_THE EXERCISE:_ Write out the part of the dog water-training thread from "I had a few" up to and including "thru the air.", word for word.

_DOCUMENT SECTION:_

════

# A bit of water work today



## hotel4dogs (Sep 29, 2008)

I had the chance to take Tito out with a friend of ours and his (awesome retrieving) dog and toss a few bumpers in the water. We had a great time!
I had a few things in mind to work on with Tito. We haven't done swim-by, and I don't want to mess up anything that Dan has in mind for sequential training, so I kept it pretty basic.
First my friend threw out about 6 decoys. Yikes! Tito started the vibrating and whining, and then about ripped my arm off when he decided he needed to go get them. NO NO BAD DOG. Sheeesh.
So retrieving bumpers while ignoring decoys was first on the agenda, and I have to say I was quite pleased. We tossed some simple doubles, and he swam right past the decoys without a problem. He did swing his head to take a look, but quickly seemed to realize they weren't anything of interest now that they were sitting calmly in the water rather than flying thru the air.
My friend was quite amused by Tito's "big air" water entries. The bank was a good distance up off the water, and Tito did his dock diving style entries. I didn't think he would be able to get back out in that spot, but he did, although he had to vault up to get back to me. It was good practice for him, normally he has fairly easy exit routes.
We also did some very tight cheating singles, and I am proud to say that Tito didn't cheat at all! We stood on the same bank, about 20 yards apart, and my friend tossed a bumper just about 6 feet out in the water. Tito swam over to get it,completely parallel to the shore, turned and looked at the shore 6 feet away, and then swam back to me. GOOD DOG!
And the big thing I wanted to work on...the water honor exercise. This one is going to be really hard for him. We spent quite a bit of time on it, both dogs had a problem with it. Tito was able to sit still while the other dog did his retrieves, but just barely. Not nearly steady enough for a test situation like the WCX where you can't talk to them. I had to remind him "NO BIRD" several times. 
Of course, I didn't expect him to master the water honor in just one session as obsessed with water as he is, but we did make some progress. And it was a lovely day, and it sure beat working!


----------



## Radarsdad (Apr 18, 2011)

UUUUUHHHHH NO PICS????

Sounds like a real good session. If you made progress you had a very successful day.
Congrats.


----------



## AmberSunrise (Apr 1, 2009)

Sounds like an AWESOME session  Good boy Tito!

════

_EXTRACTED ENTRIES:_
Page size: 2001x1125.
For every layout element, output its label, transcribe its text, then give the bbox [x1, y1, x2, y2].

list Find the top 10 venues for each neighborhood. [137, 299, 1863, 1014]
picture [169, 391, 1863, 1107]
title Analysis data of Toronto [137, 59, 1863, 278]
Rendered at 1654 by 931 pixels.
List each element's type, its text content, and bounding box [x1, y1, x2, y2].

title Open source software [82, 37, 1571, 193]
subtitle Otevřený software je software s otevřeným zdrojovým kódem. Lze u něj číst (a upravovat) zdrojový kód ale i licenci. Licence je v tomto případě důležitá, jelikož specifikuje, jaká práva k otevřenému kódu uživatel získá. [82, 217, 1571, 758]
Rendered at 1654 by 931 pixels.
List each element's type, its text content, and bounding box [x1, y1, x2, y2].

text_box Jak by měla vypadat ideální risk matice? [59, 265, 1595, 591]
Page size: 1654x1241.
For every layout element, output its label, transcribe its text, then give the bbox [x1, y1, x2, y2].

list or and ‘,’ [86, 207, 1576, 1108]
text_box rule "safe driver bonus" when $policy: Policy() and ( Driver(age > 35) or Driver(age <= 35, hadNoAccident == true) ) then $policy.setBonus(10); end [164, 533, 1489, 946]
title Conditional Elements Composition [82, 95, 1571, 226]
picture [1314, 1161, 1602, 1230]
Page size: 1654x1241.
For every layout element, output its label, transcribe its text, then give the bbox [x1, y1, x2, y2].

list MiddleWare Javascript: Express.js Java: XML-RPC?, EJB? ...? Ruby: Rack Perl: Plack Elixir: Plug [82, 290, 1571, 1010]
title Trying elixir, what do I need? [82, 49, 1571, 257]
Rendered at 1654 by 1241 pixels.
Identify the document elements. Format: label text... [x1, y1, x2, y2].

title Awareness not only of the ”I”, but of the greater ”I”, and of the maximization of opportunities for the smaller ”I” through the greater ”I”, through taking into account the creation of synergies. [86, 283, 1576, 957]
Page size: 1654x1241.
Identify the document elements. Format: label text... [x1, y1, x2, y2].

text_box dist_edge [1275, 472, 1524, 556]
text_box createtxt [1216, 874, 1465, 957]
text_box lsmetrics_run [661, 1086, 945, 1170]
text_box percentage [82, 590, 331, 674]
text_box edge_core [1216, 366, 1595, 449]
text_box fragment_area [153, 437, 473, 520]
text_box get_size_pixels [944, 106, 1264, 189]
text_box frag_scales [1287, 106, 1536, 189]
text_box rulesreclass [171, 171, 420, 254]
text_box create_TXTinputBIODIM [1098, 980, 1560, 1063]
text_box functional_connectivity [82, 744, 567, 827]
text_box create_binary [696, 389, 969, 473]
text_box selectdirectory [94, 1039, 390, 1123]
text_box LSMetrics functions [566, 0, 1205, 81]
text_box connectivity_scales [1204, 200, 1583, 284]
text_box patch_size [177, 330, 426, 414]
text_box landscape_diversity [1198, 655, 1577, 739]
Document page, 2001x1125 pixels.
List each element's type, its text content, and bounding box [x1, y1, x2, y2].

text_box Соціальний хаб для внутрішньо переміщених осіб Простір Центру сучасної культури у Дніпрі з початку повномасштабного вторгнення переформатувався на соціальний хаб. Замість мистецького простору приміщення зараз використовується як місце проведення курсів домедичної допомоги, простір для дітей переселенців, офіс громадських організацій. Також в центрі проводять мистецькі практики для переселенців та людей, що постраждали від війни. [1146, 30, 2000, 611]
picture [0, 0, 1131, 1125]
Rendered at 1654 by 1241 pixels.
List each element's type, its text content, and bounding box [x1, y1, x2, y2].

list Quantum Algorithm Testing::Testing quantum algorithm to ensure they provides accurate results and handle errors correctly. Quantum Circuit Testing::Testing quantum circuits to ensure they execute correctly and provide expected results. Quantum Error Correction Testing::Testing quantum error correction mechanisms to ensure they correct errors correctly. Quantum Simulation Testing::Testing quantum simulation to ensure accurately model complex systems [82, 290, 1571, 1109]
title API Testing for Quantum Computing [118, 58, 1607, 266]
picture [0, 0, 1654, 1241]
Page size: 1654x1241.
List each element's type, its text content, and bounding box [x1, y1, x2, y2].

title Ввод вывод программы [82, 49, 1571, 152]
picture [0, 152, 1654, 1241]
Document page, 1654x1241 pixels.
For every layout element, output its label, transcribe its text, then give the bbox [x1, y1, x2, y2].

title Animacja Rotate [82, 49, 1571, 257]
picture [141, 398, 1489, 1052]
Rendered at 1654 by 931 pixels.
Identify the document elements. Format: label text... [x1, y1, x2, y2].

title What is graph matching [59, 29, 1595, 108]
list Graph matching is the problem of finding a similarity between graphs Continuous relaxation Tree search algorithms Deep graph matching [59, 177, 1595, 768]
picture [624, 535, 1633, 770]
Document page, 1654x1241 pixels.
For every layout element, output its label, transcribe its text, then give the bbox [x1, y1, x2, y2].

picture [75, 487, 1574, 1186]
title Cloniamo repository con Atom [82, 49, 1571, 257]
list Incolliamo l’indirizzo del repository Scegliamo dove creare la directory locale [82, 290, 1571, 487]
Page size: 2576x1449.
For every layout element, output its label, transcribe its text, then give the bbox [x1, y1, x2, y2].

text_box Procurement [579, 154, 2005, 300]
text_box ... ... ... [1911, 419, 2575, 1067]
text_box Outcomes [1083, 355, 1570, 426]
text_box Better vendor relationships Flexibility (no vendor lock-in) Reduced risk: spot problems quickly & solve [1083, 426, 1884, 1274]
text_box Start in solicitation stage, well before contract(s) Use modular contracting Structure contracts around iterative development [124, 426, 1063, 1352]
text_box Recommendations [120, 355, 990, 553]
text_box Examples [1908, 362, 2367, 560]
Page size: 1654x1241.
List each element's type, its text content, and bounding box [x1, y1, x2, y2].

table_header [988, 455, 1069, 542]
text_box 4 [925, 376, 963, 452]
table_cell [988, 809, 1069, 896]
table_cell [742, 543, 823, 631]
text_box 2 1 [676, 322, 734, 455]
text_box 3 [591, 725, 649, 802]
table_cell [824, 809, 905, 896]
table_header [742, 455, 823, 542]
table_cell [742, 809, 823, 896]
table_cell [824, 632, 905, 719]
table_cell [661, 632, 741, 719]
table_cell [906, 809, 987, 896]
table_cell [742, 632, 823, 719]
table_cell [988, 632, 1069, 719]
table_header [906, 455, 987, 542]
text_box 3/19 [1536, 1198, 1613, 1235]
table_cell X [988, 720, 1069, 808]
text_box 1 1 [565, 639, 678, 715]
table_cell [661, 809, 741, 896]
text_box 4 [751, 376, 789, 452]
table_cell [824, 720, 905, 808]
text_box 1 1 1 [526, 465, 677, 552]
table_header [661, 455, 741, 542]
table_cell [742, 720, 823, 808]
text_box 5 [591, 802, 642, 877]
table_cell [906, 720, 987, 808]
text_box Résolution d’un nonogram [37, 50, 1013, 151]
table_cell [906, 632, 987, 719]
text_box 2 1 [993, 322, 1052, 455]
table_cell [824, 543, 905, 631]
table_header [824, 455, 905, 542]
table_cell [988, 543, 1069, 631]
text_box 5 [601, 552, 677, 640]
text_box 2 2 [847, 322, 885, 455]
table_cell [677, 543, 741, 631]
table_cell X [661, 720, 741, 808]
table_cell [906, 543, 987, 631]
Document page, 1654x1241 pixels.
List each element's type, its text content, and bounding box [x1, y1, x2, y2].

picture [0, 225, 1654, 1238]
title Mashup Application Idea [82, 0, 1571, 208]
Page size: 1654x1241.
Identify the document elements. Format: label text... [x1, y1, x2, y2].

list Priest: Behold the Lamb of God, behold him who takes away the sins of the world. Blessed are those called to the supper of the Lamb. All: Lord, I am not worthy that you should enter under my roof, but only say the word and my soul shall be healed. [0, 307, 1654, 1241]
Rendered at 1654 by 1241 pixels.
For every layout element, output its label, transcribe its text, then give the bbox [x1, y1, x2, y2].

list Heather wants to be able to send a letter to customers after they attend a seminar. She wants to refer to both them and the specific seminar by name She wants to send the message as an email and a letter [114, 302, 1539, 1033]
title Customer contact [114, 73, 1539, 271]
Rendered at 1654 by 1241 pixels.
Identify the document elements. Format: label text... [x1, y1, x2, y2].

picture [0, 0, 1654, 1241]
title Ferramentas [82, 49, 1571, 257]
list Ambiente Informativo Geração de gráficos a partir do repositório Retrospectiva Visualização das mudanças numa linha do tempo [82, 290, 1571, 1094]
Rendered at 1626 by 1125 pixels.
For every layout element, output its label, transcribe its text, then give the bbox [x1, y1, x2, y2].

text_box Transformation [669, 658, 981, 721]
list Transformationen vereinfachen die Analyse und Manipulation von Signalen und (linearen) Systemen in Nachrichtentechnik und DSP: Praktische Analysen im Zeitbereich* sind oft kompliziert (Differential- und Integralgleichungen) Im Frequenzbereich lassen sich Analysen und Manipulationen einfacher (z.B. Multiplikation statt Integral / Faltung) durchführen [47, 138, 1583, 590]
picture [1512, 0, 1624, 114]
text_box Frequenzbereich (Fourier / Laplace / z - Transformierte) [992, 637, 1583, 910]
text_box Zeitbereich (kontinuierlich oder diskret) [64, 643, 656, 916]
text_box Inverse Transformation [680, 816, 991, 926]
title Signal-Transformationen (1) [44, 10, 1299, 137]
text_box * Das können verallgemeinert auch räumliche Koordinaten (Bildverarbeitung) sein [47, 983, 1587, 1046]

════

_TASK ANSWER:_
I had a few things in mind to work on with Tito. We haven't done swim-by, and I don't want to mess up anything that Dan has in mind for sequential training, so I kept it pretty basic.
First my friend threw out about 6 decoys. Yikes! Tito started the vibrating and whining, and then about ripped my arm off when he decided he needed to go get them. NO NO BAD DOG. Sheeesh.
So retrieving bumpers while ignoring decoys was first on the agenda, and I have to say I was quite pleased. We tossed some simple doubles, and he swam right past the decoys without a problem. He did swing his head to take a look, but quickly seemed to realize they weren't anything of interest now that they were sitting calmly in the water rather than flying thru the air.